Le maire de Cholet Gilles Bourdouleix (DVD) a vu son ancienne maison « saccagée » et à Saint-Pierre des Corps, en banlieue de Tours, le véhicule d’Emmanuel François (DVD) est parti en fumée sous ses yeux.

Selon David Lisnard, « 150 mairies ou bâtiments municipaux ont été attaqués depuis mardi 27 juin, une première dans l’histoire du pays ». Ce fut le cas à Garges-lès-Gonesse et Persan (Val-d’Oise), L’Île-Saint-Denis (Seine-Saint-Denis), Brie-Comte-Robert (Seine-et-Marne) ou Coulaines (Sarthe).

À Mons-en-Baroeul (Nord), des agents présents à l’intérieur du bâtiment ont échappé aux flammes.

Interrogé par l’AFP, le cabinet de la ministre des Collectivités Dominique Faure a annoncé que le renforcement des sanctions pénales en cas d’attaques contre les élus, qui seront considérées comme aussi graves que celles visant des personnes en uniforme, « sera examiné au Parlement dans les plus brefs délais ».

D’autres mesures pour protéger les élus seront aussi présentées « dans les prochains jours ».

L’AMF a appelé de son côté à une « mobilisation civique » et un « sursaut citoyen » en invitant lundi 3 juillet à 12h00 élus et citoyens à se rassembler sur le parvis de toutes les mairies de France.

« Politisation »

« Nous voulons créer un électrochoc », a déclaré David Lisnard.

Depuis la démission début mai du maire de Saint-Brévin Yannick Morez (DVD), dont le domicile a visé par un incendie, le sentiment qu’un cap a été franchi prédomine dans la classe politique.

« Les élus sont en première ligne dans cette affaire, comme toujours, mais pas au prix de leur vie », a déclaré dimanche le sénateur centriste Hervé Marseille sur Radio J.

« Un peu comme les gilets jaunes , à un moment donné ce qui a motivé la crise semble déborder vers quelque chose de plus vaste et de plus inquiétant qui concerne le fonctionnement de la démocratie, le rapport aux institutions, à la citoyenneté et à l’ordre public », analyse le politologue Bruno Cautrès.

« Les cibles des émeutes ne sont pas choisies au hasard, on a une surreprésentation des cibles institutionnelles qui témoignent de la dimension politique de cette révolte », estime Julien Talpin, chercheur au CNRS.

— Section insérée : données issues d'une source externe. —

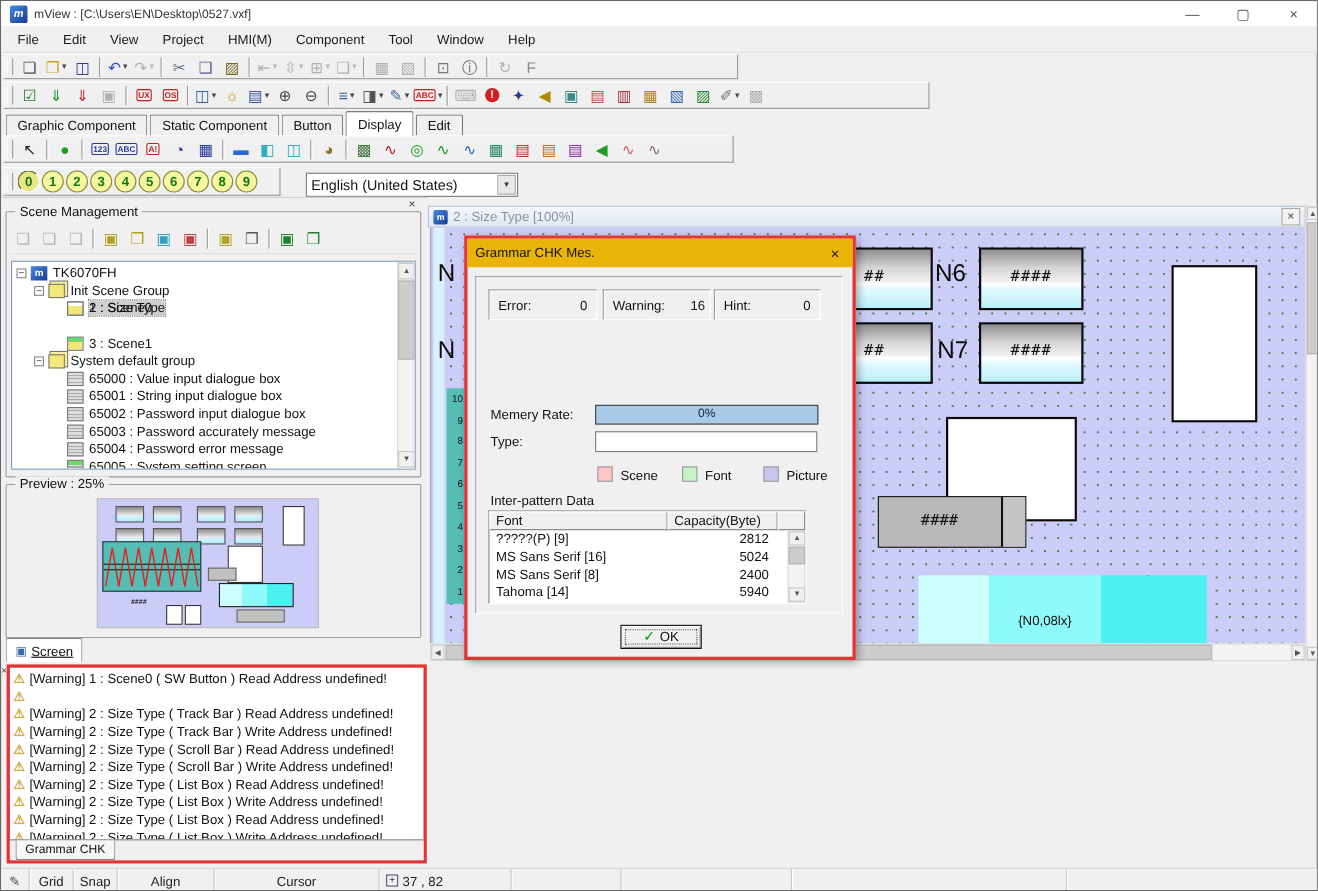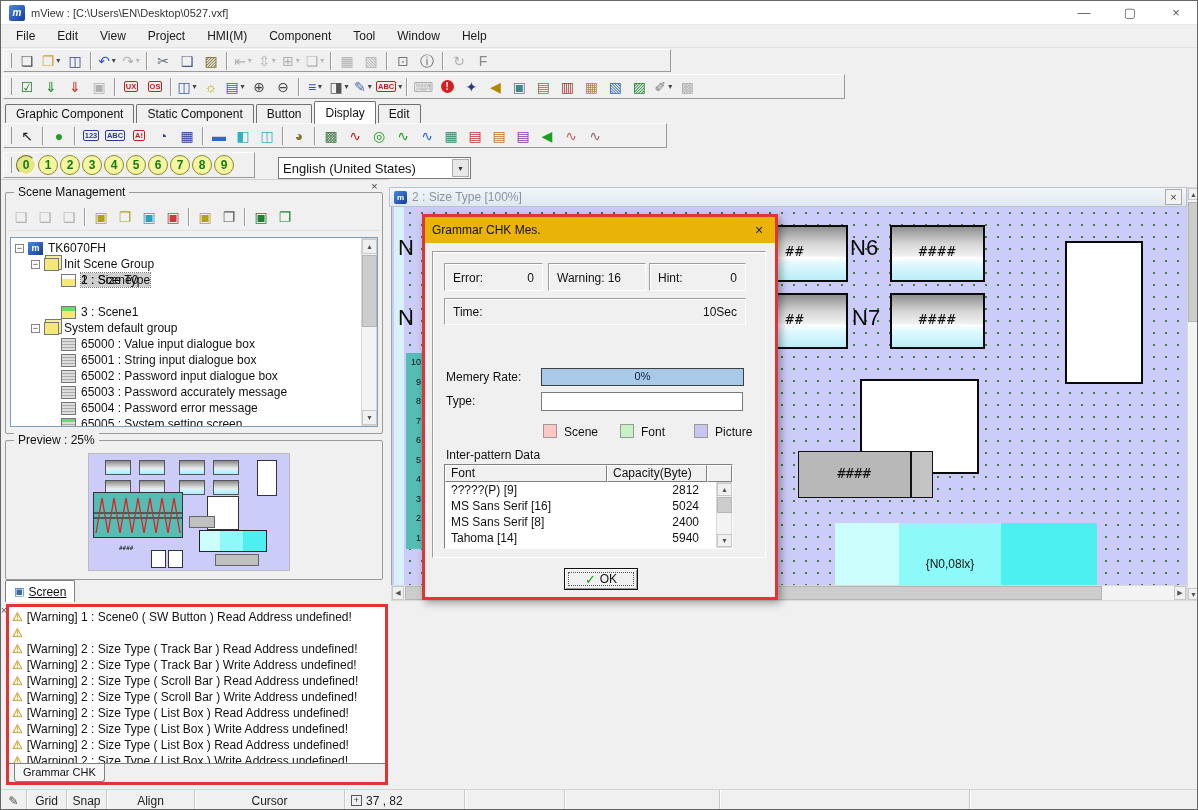"16" span.dval { right: 24px -> 4px }
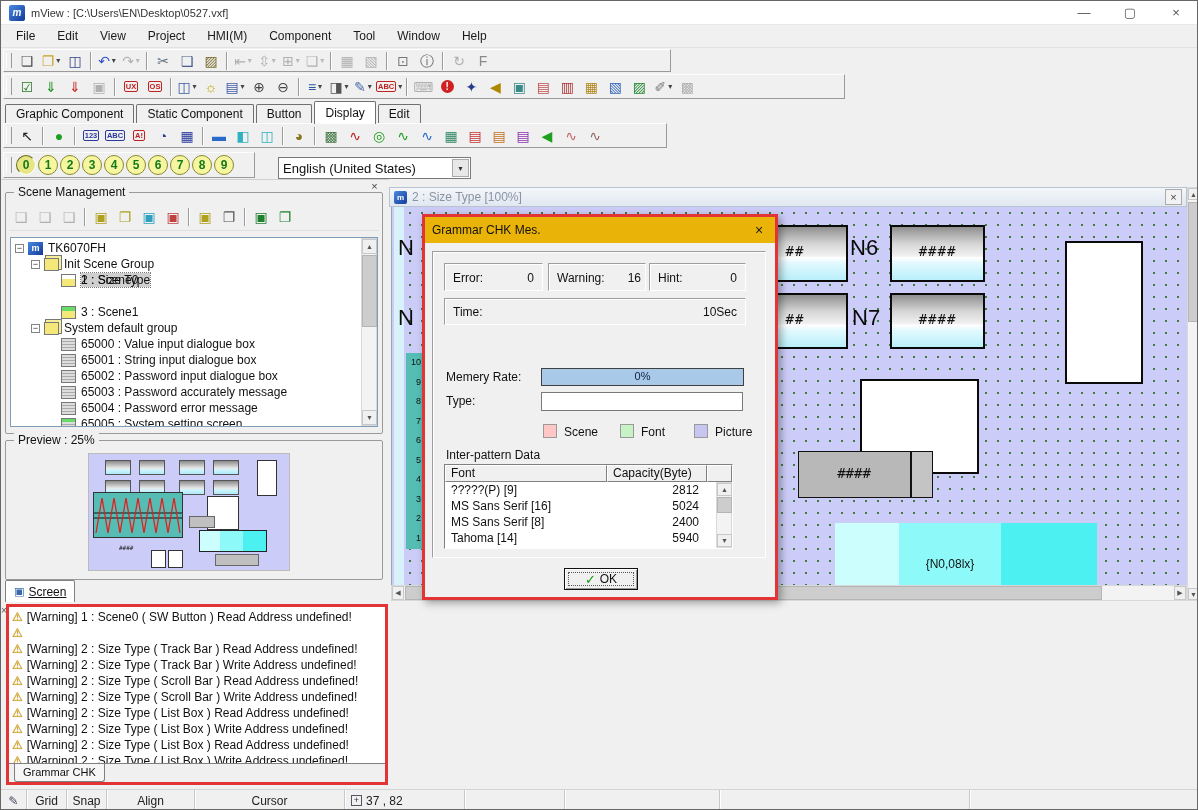"Time:" div.dcell { html: <div> <span>Time:</span> <span>10Sec</span> </div> -> none }
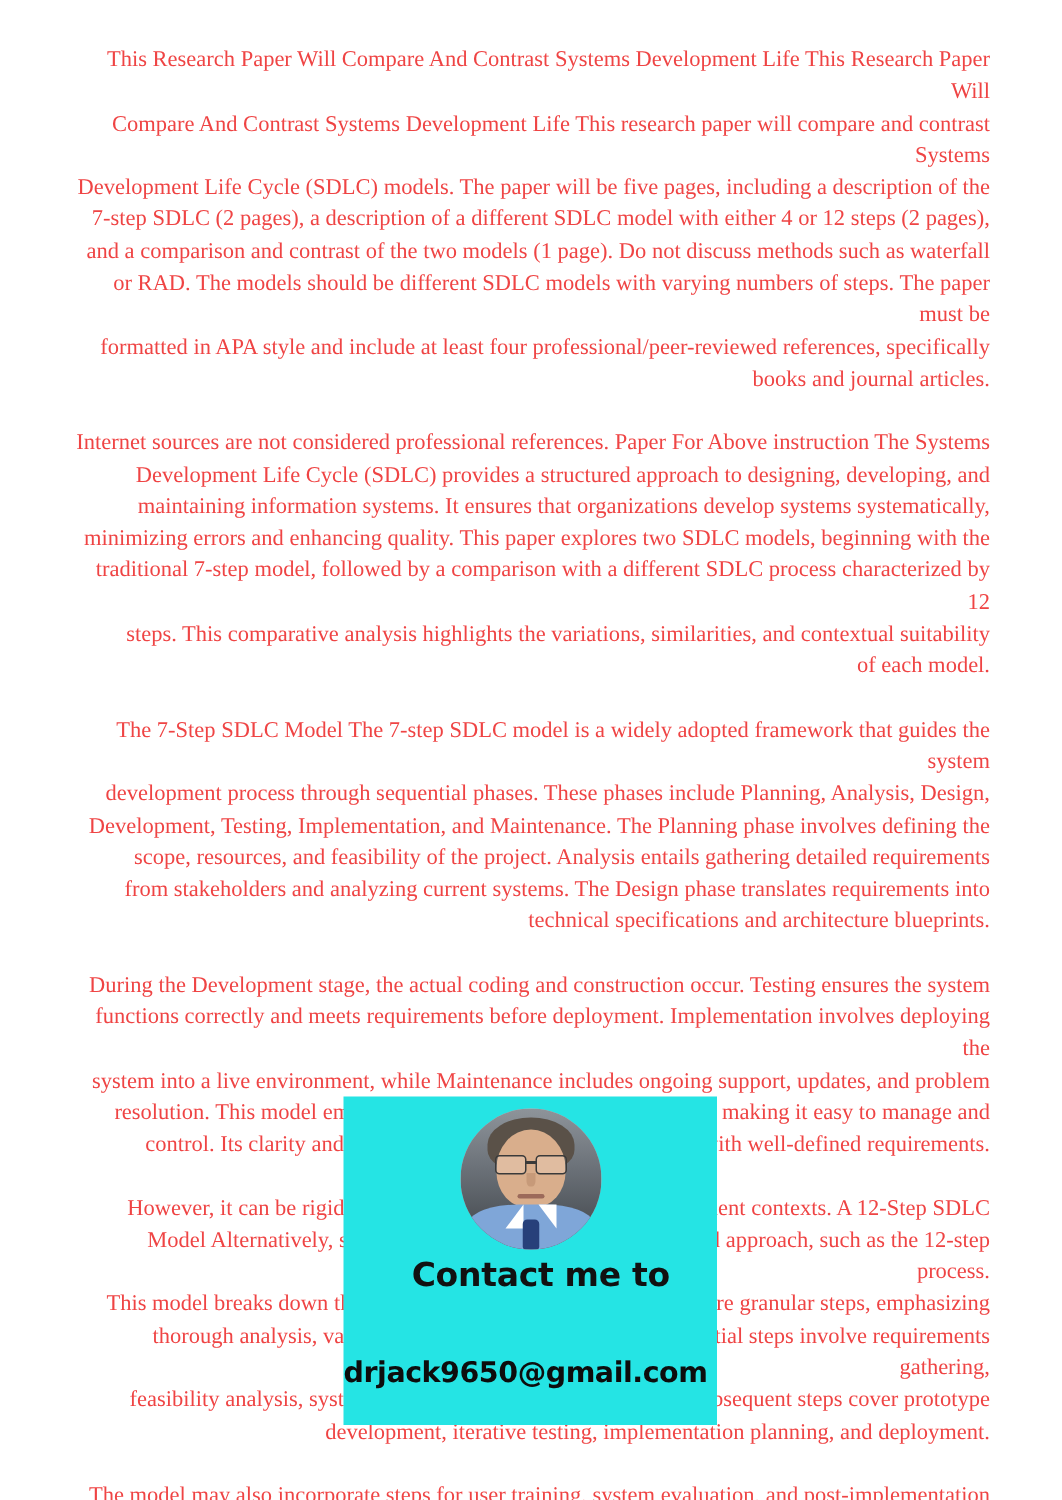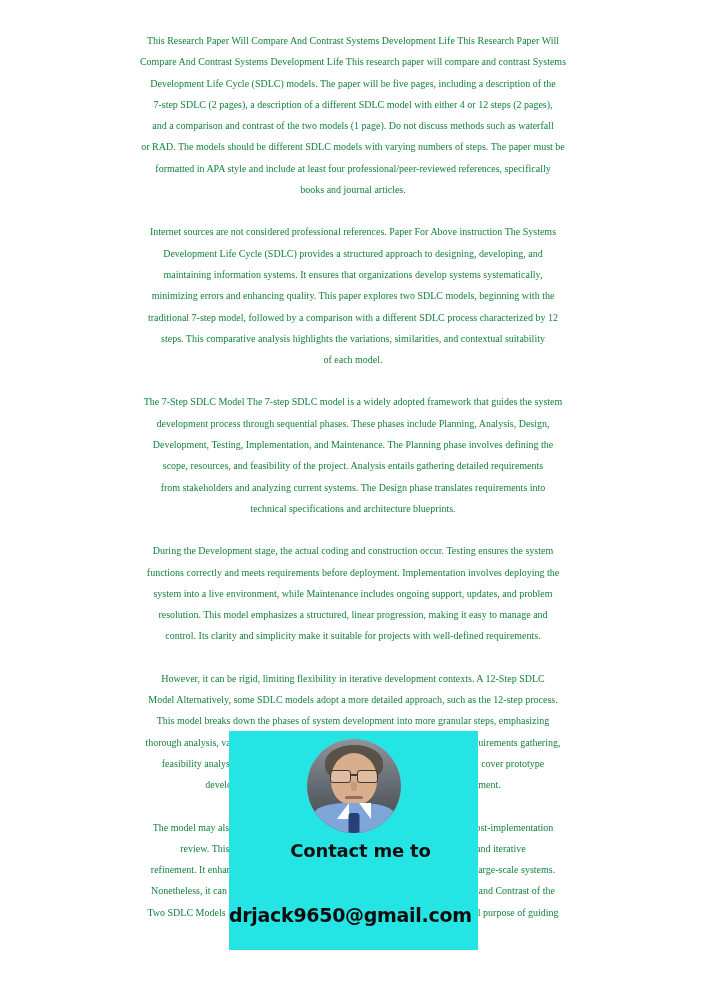"This Research Paper Will Compare" .para { color: #15803d -> #ef4444; font-size: 10px -> 15px; text-align: center -> right }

Selon ce spécialiste des quartiers populaires, ces actes peuvent s’expliquer pour des « raisons interpersonnelles », mais il y surtout « une politisation du sentiment d’injustice car les habitants des quartiers populaires renvoient aux élus les difficultés de leur quotidien, leurs expériences de discrimination et de marginalisation sociale ».